* [WHAT NEEDS TO BE DONE] Set down every entry word for word. Omit the pictures.

MATERIAL FOR THE TASK Block Start

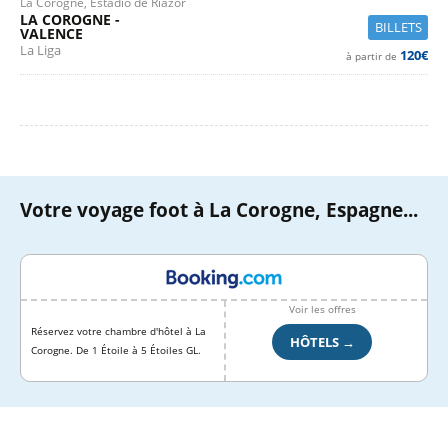
La Corogne, Estadio de Riazor
LA COROGNE -
BILLETS
VALENCE
La Liga
120€
à partir de
Votre voyage foot à La Corogne, Espagne...
Voir les offres
Réservez votre chambre d'hôtel à La
HÔTELS →
Corogne. De 1 Étoile à 5 Étoiles GL.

MATERIAL FOR THE TASK Block End

* [WRITTEN RESPONSE]
La Corogne, Estadio de Riazor
LA COROGNE -
BILLETS
VALENCE
La Liga
120€
à partir de
Votre voyage foot à La Corogne, Espagne...
Voir les offres
Réservez votre chambre d'hôtel à La
HÔTELS →
Corogne. De 1 Étoile à 5 Étoiles GL.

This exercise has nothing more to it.